§ **WHAT YOU SHOULD DO**
Some of the lines below need repeating. Reproduce exactly those between the lines holding "3. edit '/etc/sysconfig/celerybeat'" and "For more details", inclusive.

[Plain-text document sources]
-=-=-=-=-

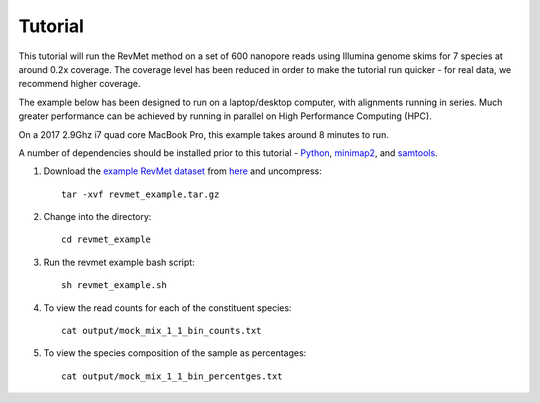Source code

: .. _tutorial:

Tutorial
========

This tutorial will run the RevMet method on a set of 600 nanopore reads using Illumina genome skims for 7 species at around 0.2x coverage. The coverage level has been reduced in order to make the tutorial run quicker - for real data, we recommend higher coverage.

The example below has been designed to run on a laptop/desktop computer, with alignments running in series. Much greater performance can be achieved by running in parallel on High Performance Computing (HPC).

On a 2017 2.9Ghz i7 quad core MacBook Pro, this example takes around 8 minutes to run.

A number of dependencies should be installed prior to this tutorial -
`Python <https://www.python.org/downloads/>`__, `minimap2 <https://github.com/lh3/minimap2>`__,
and `samtools <http://www.htslib.org/download/>`__.

#. Download the `example RevMet
   dataset <https://nbicloud-my.sharepoint.com/:u:/g/personal/peeln_nbi_ac_uk/EUbhyIrU-P1EhTv1dsNExZQBQ60hI00joX6ecbajJJRF3w?e=eImjAo>`__
   from `here <https://nbicloud-my.sharepoint.com/:u:/g/personal/peeln_nbi_ac_uk/EUbhyIrU-P1EhTv1dsNExZQBQ60hI00joX6ecbajJJRF3w?e=eImjAo>`__
   and uncompress::

     tar -xvf revmet_example.tar.gz

#. Change into the directory::

     cd revmet_example

#. Run the revmet example bash script::

     sh revmet_example.sh

#. To view the read counts for each of the constituent species::

     cat output/mock_mix_1_1_bin_counts.txt

#. To view the species composition of the sample as percentages::

     cat output/mock_mix_1_1_bin_percentges.txt
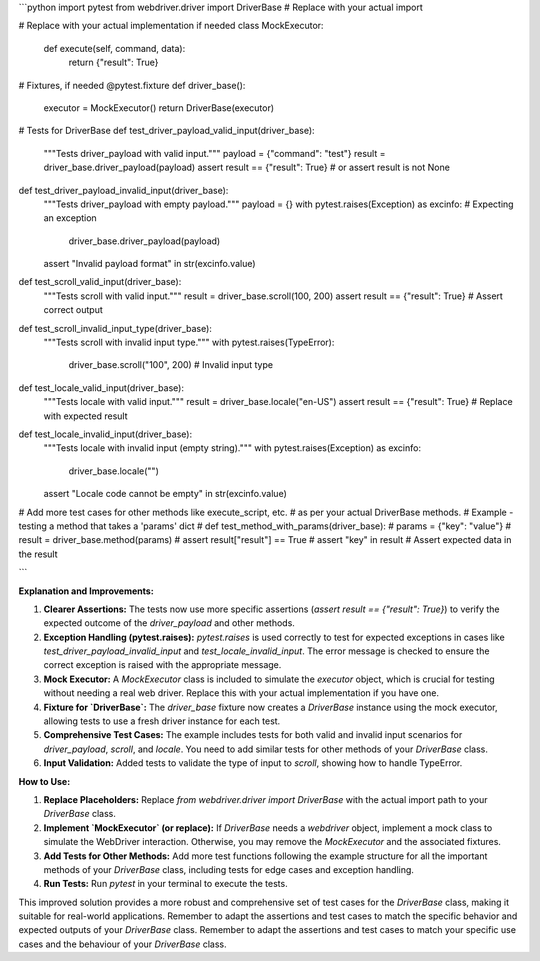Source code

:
 ```python
import pytest
from webdriver.driver import DriverBase  # Replace with your actual import

# Replace with your actual implementation if needed
class MockExecutor:
    def execute(self, command, data):
        return {"result": True}

# Fixtures, if needed
@pytest.fixture
def driver_base():
    executor = MockExecutor()
    return DriverBase(executor)

# Tests for DriverBase
def test_driver_payload_valid_input(driver_base):
    """Tests driver_payload with valid input."""
    payload = {"command": "test"}
    result = driver_base.driver_payload(payload)
    assert result == {"result": True}  # or assert result is not None

def test_driver_payload_invalid_input(driver_base):
    """Tests driver_payload with empty payload."""
    payload = {}
    with pytest.raises(Exception) as excinfo:  # Expecting an exception
        driver_base.driver_payload(payload)
    assert "Invalid payload format" in str(excinfo.value)

def test_scroll_valid_input(driver_base):
    """Tests scroll with valid input."""
    result = driver_base.scroll(100, 200)
    assert result == {"result": True} # Assert correct output

def test_scroll_invalid_input_type(driver_base):
    """Tests scroll with invalid input type."""
    with pytest.raises(TypeError):
        driver_base.scroll("100", 200)  # Invalid input type

def test_locale_valid_input(driver_base):
    """Tests locale with valid input."""
    result = driver_base.locale("en-US")
    assert result == {"result": True}  # Replace with expected result

def test_locale_invalid_input(driver_base):
    """Tests locale with invalid input (empty string)."""
    with pytest.raises(Exception) as excinfo:
        driver_base.locale("")
    assert "Locale code cannot be empty" in str(excinfo.value)

# Add more test cases for other methods like execute_script, etc.
#  as per your actual DriverBase methods.
# Example - testing a method that takes a 'params' dict
# def test_method_with_params(driver_base):
#   params = {"key": "value"}
#   result = driver_base.method(params)
#   assert result["result"] == True
#   assert "key" in result  #  Assert expected data in the result


```

**Explanation and Improvements:**

1. **Clearer Assertions:** The tests now use more specific assertions (`assert result == {"result": True}`) to verify the expected outcome of the `driver_payload` and other methods.

2. **Exception Handling (pytest.raises):**  `pytest.raises` is used correctly to test for expected exceptions in cases like `test_driver_payload_invalid_input` and `test_locale_invalid_input`.  The error message is checked to ensure the correct exception is raised with the appropriate message.

3. **Mock Executor:** A `MockExecutor` class is included to simulate the `executor` object, which is crucial for testing without needing a real web driver.  Replace this with your actual implementation if you have one.

4. **Fixture for `DriverBase`:** The `driver_base` fixture now creates a `DriverBase` instance using the mock executor, allowing tests to use a fresh driver instance for each test.

5. **Comprehensive Test Cases:**  The example includes tests for both valid and invalid input scenarios for `driver_payload`, `scroll`, and `locale`. You need to add similar tests for other methods of your `DriverBase` class.

6. **Input Validation:** Added tests to validate the type of input to `scroll`, showing how to handle TypeError.


**How to Use:**

1. **Replace Placeholders:** Replace `from webdriver.driver import DriverBase` with the actual import path to your `DriverBase` class.
2. **Implement `MockExecutor` (or replace):**  If `DriverBase` needs a `webdriver` object, implement a mock class to simulate the WebDriver interaction. Otherwise, you may remove the `MockExecutor` and the associated fixtures.
3. **Add Tests for Other Methods:** Add more test functions following the example structure for all the important methods of your `DriverBase` class, including tests for edge cases and exception handling.
4. **Run Tests:** Run `pytest` in your terminal to execute the tests.


This improved solution provides a more robust and comprehensive set of test cases for the `DriverBase` class, making it suitable for real-world applications. Remember to adapt the assertions and test cases to match the specific behavior and expected outputs of your `DriverBase` class. Remember to adapt the assertions and test cases to match your specific use cases and the behaviour of your `DriverBase` class.
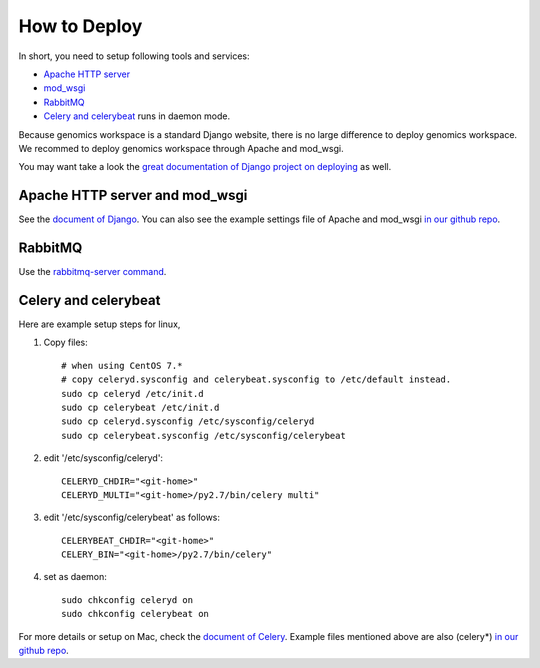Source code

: How to Deploy
=============

In short, you need to setup following tools and services:

* `Apache HTTP server
  <https://httpd.apache.org/>`_
* `mod_wsgi
  <http://modwsgi.readthedocs.io/en/develop/>`_
* `RabbitMQ
  <https://www.rabbitmq.com/>`_
* `Celery and celerybeat
  <https://github.com/celery/celery>`_ runs in daemon mode.

Because genomics workspace is a standard Django website, there is no large difference to deploy genomics workspace.
We recommed to deploy genomics workspace through Apache and mod_wsgi.

You may want take a look the `great documentation of Django project on deploying
<https://docs.djangoproject.com/en/1.8/howto/deployment/>`_ as well.

Apache HTTP server and mod_wsgi
-------------------------------

See the `document of Django
<https://docs.djangoproject.com/en/1.8/howto/deployment/wsgi/modwsgi/>`_. You can also see the example settings file of Apache and mod_wsgi `in our github repo
<https://github.com/NAL-i5K/genomics-workspace/blob/4ec1f58020d00a38ccb7ffbc6b071bf5abca4390/example/settings/i5k.conf>`_.


RabbitMQ
--------

Use the `rabbitmq-server command
<https://www.rabbitmq.com/rabbitmq-server.8.html>`_.

Celery and celerybeat
---------------------

Here are example setup steps for linux,

1. Copy files::

    # when using CentOS 7.*
    # copy celeryd.sysconfig and celerybeat.sysconfig to /etc/default instead.
    sudo cp celeryd /etc/init.d
    sudo cp celerybeat /etc/init.d
    sudo cp celeryd.sysconfig /etc/sysconfig/celeryd
    sudo cp celerybeat.sysconfig /etc/sysconfig/celerybeat

2. edit '/etc/sysconfig/celeryd'::

    CELERYD_CHDIR="<git-home>"
    CELERYD_MULTI="<git-home>/py2.7/bin/celery multi"

3. edit '/etc/sysconfig/celerybeat' as follows::

    CELERYBEAT_CHDIR="<git-home>"
    CELERY_BIN="<git-home>/py2.7/bin/celery"

4. set as daemon::

    sudo chkconfig celeryd on
    sudo chkconfig celerybeat on

For more details or setup on Mac, check the `document of Celery
<http://docs.celeryproject.org/en/3.1/tutorials/daemonizing.html>`_. Example files mentioned above are also (celery*) `in our github repo
<https://github.com/NAL-i5K/genomics-workspace/tree/4ec1f58020d00a38ccb7ffbc6b071bf5abca4390/example/settings>`_.
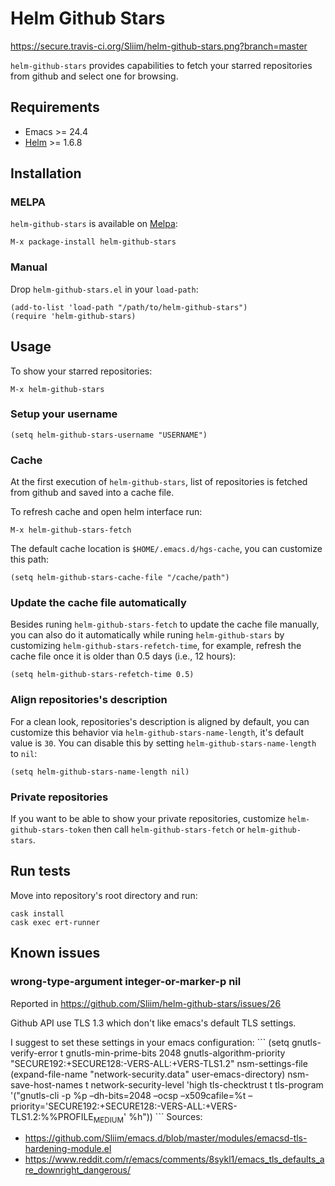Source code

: * Helm Github Stars

[[https://travis-ci.org/Sliim/helm-github-stars][https://secure.travis-ci.org/Sliim/helm-github-stars.png?branch=master]]
[[https://melpa.org/#/helm-github-stars][file:https://melpa.org/packages/helm-github-stars-badge.svg]]
[[https://stable.melpa.org/#/helm-github-stars][file:https://stable.melpa.org/packages/helm-github-stars-badge.svg]]

~helm-github-stars~ provides capabilities to fetch your starred repositories from github and select one for browsing.

** Requirements
  - Emacs >= 24.4
  - [[https://melpa.org/#/helm][Helm]] >= 1.6.8

** Installation
*** MELPA
~helm-github-stars~ is available on [[https://melpa.milkbox.net/][Melpa]]:
#+BEGIN_SRC
M-x package-install helm-github-stars
#+END_SRC

*** Manual
Drop ~helm-github-stars.el~ in your ~load-path~:
#+BEGIN_SRC elisp
(add-to-list 'load-path "/path/to/helm-github-stars")
(require 'helm-github-stars)
#+END_SRC

** Usage
To show your starred repositories:
#+BEGIN_SRC
M-x helm-github-stars
#+END_SRC

*** Setup your username
#+BEGIN_SRC elisp
(setq helm-github-stars-username "USERNAME")
#+END_SRC

*** Cache
At the first execution of ~helm-github-stars~, list of repositories is
fetched from github and saved into a cache file.

To refresh cache and open helm interface run:
#+BEGIN_SRC
M-x helm-github-stars-fetch
#+END_SRC

The default cache location is ~$HOME/.emacs.d/hgs-cache~, you can customize this path:
#+BEGIN_SRC elisp
(setq helm-github-stars-cache-file "/cache/path")
#+END_SRC

*** Update the cache file automatically
Besides runing ~helm-github-stars-fetch~ to update the cache file manually, you
can also do it automatically while runing ~helm-github-stars~ by customizing
~helm-github-stars-refetch-time~, for example, refresh the cache file once it is
older than 0.5 days (i.e., 12 hours):
#+BEGIN_SRC elisp
(setq helm-github-stars-refetch-time 0.5)
#+END_SRC

*** Align repositories's description
For a clean look, repositories's description is aligned by default, you can
customize this behavior via ~helm-github-stars-name-length~, it's default
value is ~30~.
You can disable this by setting ~helm-github-stars-name-length~ to ~nil~:
#+BEGIN_SRC elisp
(setq helm-github-stars-name-length nil)
#+END_SRC

*** Private repositories
If you want to be able to show your private repositories, customize
~helm-github-stars-token~ then call ~helm-github-stars-fetch~ or ~helm-github-stars~.

** Run tests
Move into repository's root directory and run:
#+BEGIN_SRC shell
cask install
cask exec ert-runner
#+END_SRC
** Known issues
*** wrong-type-argument integer-or-marker-p nil
Reported in https://github.com/Sliim/helm-github-stars/issues/26

Github API use TLS 1.3 which don't like emacs's default TLS settings.

I suggest to set these settings in your emacs configuration:
```
(setq gnutls-verify-error t
      gnutls-min-prime-bits 2048
      gnutls-algorithm-priority "SECURE192:+SECURE128:-VERS-ALL:+VERS-TLS1.2"
      nsm-settings-file (expand-file-name "network-security.data" user-emacs-directory)
      nsm-save-host-names t
      network-security-level 'high
      tls-checktrust t
      tls-program '("gnutls-cli -p %p --dh-bits=2048 --ocsp --x509cafile=%t --priority='SECURE192:+SECURE128:-VERS-ALL:+VERS-TLS1.2:%%PROFILE_MEDIUM' %h"))
```
Sources:
- https://github.com/Sliim/emacs.d/blob/master/modules/emacsd-tls-hardening-module.el
- https://www.reddit.com/r/emacs/comments/8sykl1/emacs_tls_defaults_are_downright_dangerous/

-=-=-=-=-

§ **SOLUTION TO THIS EXERCISE**
3. edit '/etc/sysconfig/celerybeat' as follows::

    CELERYBEAT_CHDIR="<git-home>"
    CELERY_BIN="<git-home>/py2.7/bin/celery"

4. set as daemon::

    sudo chkconfig celeryd on
    sudo chkconfig celerybeat on

For more details or setup on Mac, check the `document of Celery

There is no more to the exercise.